Moar Subqueries
Collect-First Pattern (“Go Up Before Drilling Down”)
A common problem: you need to both aggregate the full dataset AND filter it based on those aggregation results. But SuperDB streams data — once it’s consumed, it’s gone.
The collect-first pattern solves this by buffering everything into a single record, then using lateral subqueries to derive summaries while keeping access to all the data:
from data.json
| collect(this) | {data: this}
| put top_ten := [
unnest data
| aggregate count := count() by table
| sort -r count
| head 10
| values table
]
| unnest data
| where table in top_ten
| aggregate count := count() by table, bucket(ts, 1h)
| sort table, bucket
The idea: collect everything first (“go up”), derive what you need (top ten tables), then drill back down into the raw data using those results as a filter.

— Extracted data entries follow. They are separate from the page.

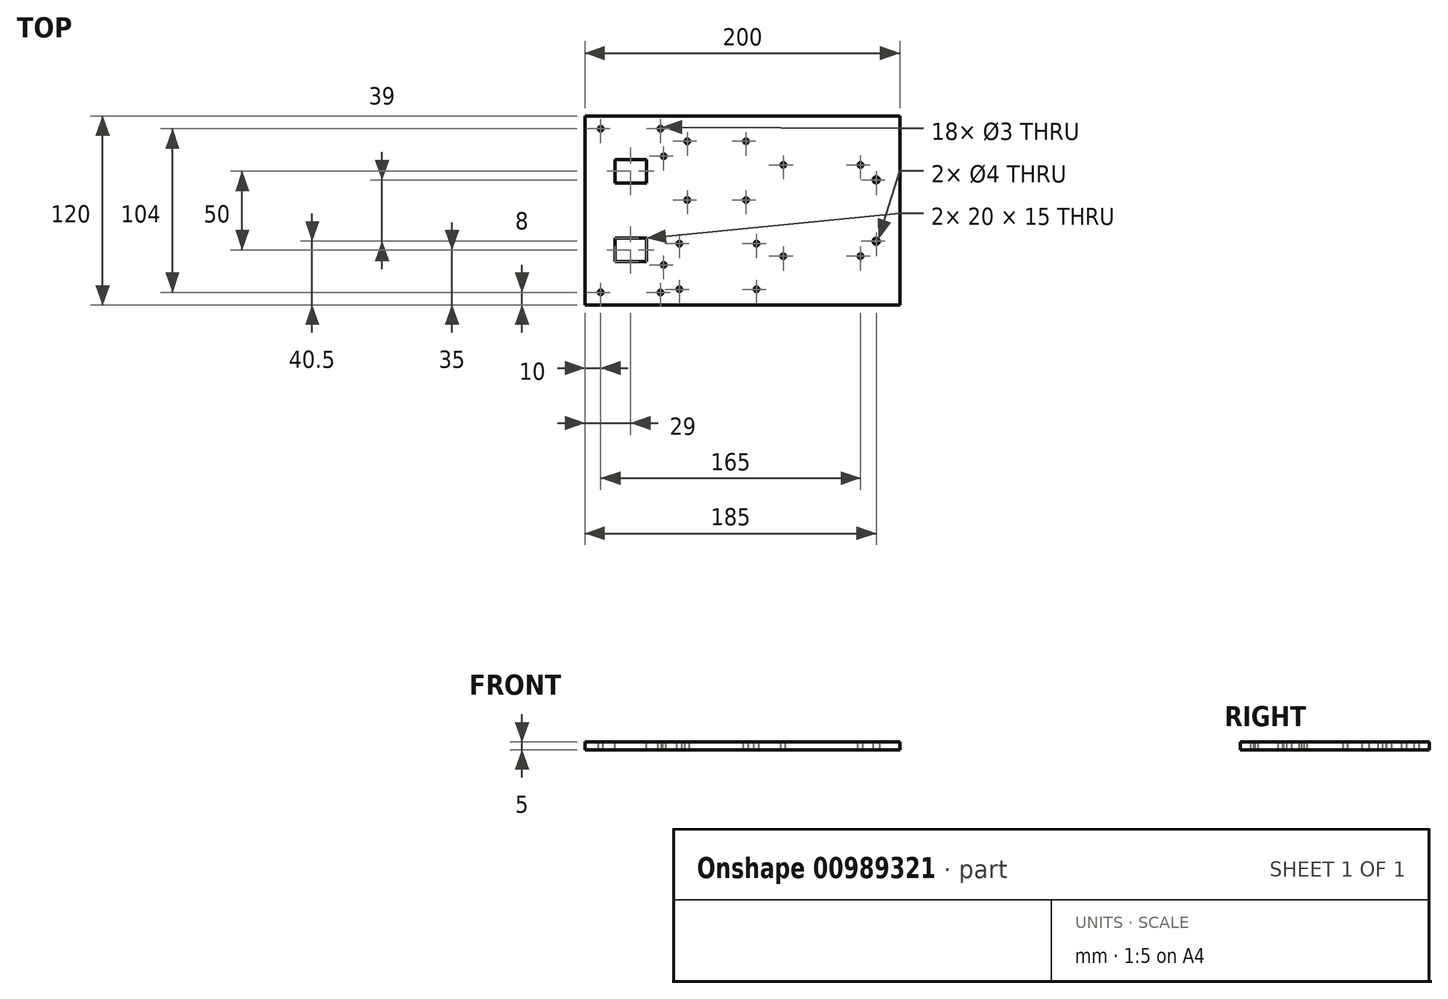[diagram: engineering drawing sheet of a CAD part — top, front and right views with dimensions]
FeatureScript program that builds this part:
annotation { "Feature Type Name" : "Feature", "Feature Type Description" : "" }
export const myFeature = defineFeature(function(context is Context, id is Id, definition is map)
    precondition{}
    {
        {
            var Q0;
            Q0=qCreatedBy(makeId("Top.planeOp"),FACE);
            var sketch = newSketch(context, id + "F0", { "sketchPlane" : qUnion([Q0])});
            skLineSegment(sketch, "E0.bottom", {"start": v(100, 60) * mm, "end": v(-100, 60) * mm});
            skLineSegment(sketch, "E0.top", {"start": v(100, -60) * mm, "end": v(-100, -60) * mm});
            skLineSegment(sketch, "E0.left", {"start": v(100, 60) * mm, "end": v(100, -60) * mm});
            skLineSegment(sketch, "E0.right", {"start": v(-100, 60) * mm, "end": v(-100, -60) * mm});
            skPoint(sketch, "E0.middle", {"position": v(0, 0) * mm});
            skSolve(sketch);
        }
        {
            var Q0;
            Q0=qSketchRegion(id+"F0",true);
            extrude(context, id + "F1", {"entities" : qUnion([Q0]), "depth" : 5 * mm, "offsetDistance" : 25 * mm});
        }
        {
            var Q0;
            Q0=makeQuery(id+"F1.opExtrude","CAP_FACE",FACE,{"disambiguationData":[OSD([sQuery(id+"F0.wireOp",EDGE,"E0.bottom"),sQuery(id+"F0.wireOp",EDGE,"E0.top"),sQuery(id+"F0.wireOp",EDGE,"E0.left"),sQuery(id+"F0.wireOp",EDGE,"E0.right"),sQuery(id+"F0.wireOp",EDGE,"IeUhD8lu-sktF-GMrU-8Srv-e3DhNs2p6vg7.bottom"),sQuery(id+"F0.wireOp",EDGE,"IeUhD8lu-sktF-GMrU-8Srv-e3DhNs2p6vg7.top"),sQuery(id+"F0.wireOp",EDGE,"IeUhD8lu-sktF-GMrU-8Srv-e3DhNs2p6vg7.left"),sQuery(id+"F0.wireOp",EDGE,"IeUhD8lu-sktF-GMrU-8Srv-e3DhNs2p6vg7.right")])],"isStart":false});
            var sketch = newSketch(context, id + "F2", { "sketchPlane" : qUnion([Q0])});
            skCircle(sketch, "E1", {"center": v(-90, 52) * mm, "radius": 1.5 * mm});
            skCircle(sketch, "E2", {"center": v(-52, 52) * mm, "radius": 1.5 * mm});
            skCircle(sketch, "E3.MirrorC", {"center": v(-90, -52) * mm, "radius": 1.5 * mm});
            skCircle(sketch, "E4.MirrorC", {"center": v(-52, -52) * mm, "radius": 1.5 * mm});
            skLineSegment(sketch, "E5", {"start": v(-90, -52) * mm, "end": v(-52, -52) * mm, "construction": true});
            skPoint(sketch, "E6", {"position": v(-71, -52) * mm});
            skLineSegment(sketch, "E7.bottom", {"start": v(-61, 17.5) * mm, "end": v(-81, 17.5) * mm});
            skLineSegment(sketch, "E7.top", {"start": v(-61, 32.5) * mm, "end": v(-81, 32.5) * mm});
            skLineSegment(sketch, "E7.left", {"start": v(-61, 17.5) * mm, "end": v(-61, 32.5) * mm});
            skLineSegment(sketch, "E7.right", {"start": v(-81, 17.5) * mm, "end": v(-81, 32.5) * mm});
            skPoint(sketch, "E7.middle", {"position": v(-71, 25) * mm});
            skLineSegment(sketch, "E8.MirrorCS", {"start": v(-61, -32.5) * mm, "end": v(-81, -32.5) * mm});
            skLineSegment(sketch, "E9.MirrorCS", {"start": v(-81, -17.5) * mm, "end": v(-81, -32.5) * mm});
            skLineSegment(sketch, "E10.MirrorCS", {"start": v(-61, -17.5) * mm, "end": v(-61, -32.5) * mm});
            skPoint(sketch, "E11.MirrorP", {"position": v(-71, -25) * mm});
            skLineSegment(sketch, "E12.MirrorCS", {"start": v(-61, -17.5) * mm, "end": v(-81, -17.5) * mm});
            skSolve(sketch);
        }
        {
            var Q0;
            Q0=qSketchRegion(id+"F2",true);
            extrude(context, id + "F3", {"entities" : qUnion([Q0]), "operationType" : NewBodyOperationType.REMOVE, "oppositeDirection" : true, "depth" : 25 * mm, "offsetDistance" : 25 * mm});
        }
        {
            var Q0;
            Q0=makeQuery(id+"F1.opExtrude","CAP_FACE",FACE,{"disambiguationData":[OSD([sQuery(id+"F0.wireOp",EDGE,"E0.bottom"),sQuery(id+"F0.wireOp",EDGE,"E0.top"),sQuery(id+"F0.wireOp",EDGE,"E0.left"),sQuery(id+"F0.wireOp",EDGE,"E0.right")])],"isStart":false});
            var sketch = newSketch(context, id + "F4", { "sketchPlane" : qUnion([Q0])});
            skCircle(sketch, "E13", {"center": v(26, -29) * mm, "radius": 1.5 * mm});
            skCircle(sketch, "E14.0.1.0", {"center": v(26, 29) * mm, "radius": 1.5 * mm});
            skCircle(sketch, "E14.1.0.0", {"center": v(75, -29) * mm, "radius": 1.5 * mm});
            skCircle(sketch, "E14.1.1.0", {"center": v(75, 29) * mm, "radius": 1.5 * mm});
            skLineSegment(sketch, "E14.direction1", {"start": v(26, -29) * mm, "end": v(75, -29) * mm, "construction": true});
            skLineSegment(sketch, "E14.direction2", {"start": v(26, -29) * mm, "end": v(26, 29) * mm, "construction": true});
            skPoint(sketch, "E15", {"position": v(26, 0) * mm});
            skSolve(sketch);
        }
        {
            var Q0;
            Q0=qSketchRegion(id+"F4",true);
            extrude(context, id + "F5", {"entities" : qUnion([Q0]), "operationType" : NewBodyOperationType.REMOVE, "endBound" : BoundingType.THROUGH_ALL, "oppositeDirection" : true, "depth" : 25 * mm, "offsetDistance" : 25 * mm});
        }
        {
            var Q0;
            Q0=makeQuery(id+"F1.opExtrude","CAP_FACE",FACE,{"disambiguationData":[OSD([sQuery(id+"F0.wireOp",EDGE,"E0.bottom"),sQuery(id+"F0.wireOp",EDGE,"E0.top"),sQuery(id+"F0.wireOp",EDGE,"E0.left"),sQuery(id+"F0.wireOp",EDGE,"E0.right")])],"isStart":true});
            var sketch = newSketch(context, id + "F6", { "sketchPlane" : qUnion([Q0])});
            skCircle(sketch, "E16", {"center": v(85, 19.5) * mm, "radius": 2 * mm});
            skCircle(sketch, "E17.MirrorC", {"center": v(85, -19.5) * mm, "radius": 2 * mm});
            skSolve(sketch);
        }
        {
            var Q0;
            Q0=qSketchRegion(id+"F6",true);
            extrude(context, id + "F7", {"entities" : qUnion([Q0]), "operationType" : NewBodyOperationType.REMOVE, "endBound" : BoundingType.THROUGH_ALL, "oppositeDirection" : true, "depth" : 25 * mm, "offsetDistance" : 25 * mm});
        }
        {
            var Q0;
            Q0=makeQuery(id+"F1.opExtrude","CAP_FACE",FACE,{"disambiguationData":[OSD([sQuery(id+"F0.wireOp",EDGE,"E0.bottom"),sQuery(id+"F0.wireOp",EDGE,"E0.top"),sQuery(id+"F0.wireOp",EDGE,"E0.left"),sQuery(id+"F0.wireOp",EDGE,"E0.right")])],"isStart":false});
            var sketch = newSketch(context, id + "F8", { "sketchPlane" : qUnion([Q0])});
            skCircle(sketch, "E18", {"center": v(-35, 44) * mm, "radius": 1.5 * mm});
            skCircle(sketch, "E19.0.1.0", {"center": v(-35, 6.7) * mm, "radius": 1.5 * mm});
            skCircle(sketch, "E19.1.0.0", {"center": v(2.3, 44) * mm, "radius": 1.5 * mm});
            skCircle(sketch, "E19.1.1.0", {"center": v(2.3, 6.7) * mm, "radius": 1.5 * mm});
            skLineSegment(sketch, "E19.direction1", {"start": v(-35, 44) * mm, "end": v(2.3, 44) * mm, "construction": true});
            skLineSegment(sketch, "E19.direction2", {"start": v(-35, 44) * mm, "end": v(-35, 6.7) * mm, "construction": true});
            skSolve(sketch);
        }
        {
            var Q0;
            Q0=qSketchRegion(id+"F8",true);
            extrude(context, id + "F9", {"entities" : qUnion([Q0]), "operationType" : NewBodyOperationType.REMOVE, "endBound" : BoundingType.THROUGH_ALL, "oppositeDirection" : true, "depth" : 25 * mm, "offsetDistance" : 25 * mm});
        }
        {
            var Q0;
            Q0=makeQuery(id+"F1.opExtrude","CAP_FACE",FACE,{"disambiguationData":[OSD([sQuery(id+"F0.wireOp",EDGE,"E0.bottom"),sQuery(id+"F0.wireOp",EDGE,"E0.top"),sQuery(id+"F0.wireOp",EDGE,"E0.left"),sQuery(id+"F0.wireOp",EDGE,"E0.right")])],"isStart":false});
            var sketch = newSketch(context, id + "F10", { "sketchPlane" : qUnion([Q0])});
            skCircle(sketch, "E20", {"center": v(-40, -21) * mm, "radius": 1.5 * mm});
            skCircle(sketch, "E21.0.1.0", {"center": v(-40, -50) * mm, "radius": 1.5 * mm});
            skCircle(sketch, "E21.1.0.0", {"center": v(9, -21) * mm, "radius": 1.5 * mm});
            skCircle(sketch, "E21.1.1.0", {"center": v(9, -50) * mm, "radius": 1.5 * mm});
            skLineSegment(sketch, "E21.direction1", {"start": v(-40, -21) * mm, "end": v(9, -21) * mm, "construction": true});
            skLineSegment(sketch, "E21.direction2", {"start": v(-40, -21) * mm, "end": v(-40, -50) * mm, "construction": true});
            skSolve(sketch);
        }
        {
            var Q0;
            Q0=qSketchRegion(id+"F10",true);
            extrude(context, id + "F11", {"entities" : qUnion([Q0]), "operationType" : NewBodyOperationType.REMOVE, "endBound" : BoundingType.THROUGH_ALL, "oppositeDirection" : true, "depth" : 25 * mm, "offsetDistance" : 25 * mm});
        }
        {
            var Q0;
            Q0=makeQuery(id+"F1.opExtrude","CAP_FACE",FACE,{"disambiguationData":[OSD([sQuery(id+"F0.wireOp",EDGE,"E0.bottom"),sQuery(id+"F0.wireOp",EDGE,"E0.top"),sQuery(id+"F0.wireOp",EDGE,"E0.left"),sQuery(id+"F0.wireOp",EDGE,"E0.right")])],"isStart":false});
            var sketch = newSketch(context, id + "F12", { "sketchPlane" : qUnion([Q0])});
            skCircle(sketch, "E22", {"center": v(-50, 34.5) * mm, "radius": 1.5 * mm});
            skCircle(sketch, "E23", {"center": v(-50, -34.5) * mm, "radius": 1.5 * mm});
            skLineSegment(sketch, "E24", {"start": v(-50, 34.5) * mm, "end": v(-50, -34.5) * mm, "construction": true});
            skPoint(sketch, "E25", {"position": v(-50, 0) * mm});
            skSolve(sketch);
        }
        {
            var Q0;
            Q0=qSketchRegion(id+"F12",true);
            extrude(context, id + "F13", {"entities" : qUnion([Q0]), "operationType" : NewBodyOperationType.REMOVE, "endBound" : BoundingType.THROUGH_ALL, "oppositeDirection" : true, "depth" : 25 * mm, "offsetDistance" : 25 * mm});
        }
    });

Tradeoff: This buffers the entire dataset into memory. For large datasets, consider the fork-and-join approach from Subqueries instead, which stays streamable.
Fork
One hassle to this approach is the limit of 2 forks. Nesting forks works, but makes constructing this query a bit more difficult.
Full Sub-Selects
Much slower than pipe-style subqueries because the data file gets re-read each time.
select
(select count(*)
from './moar_subqueries.sup'
where win is not null) as total_games,
...
All Other SQL-Syntax Subqueries
They all take about the same amount of wall-time, but CPU usage is much higher due to re-reading the file each time.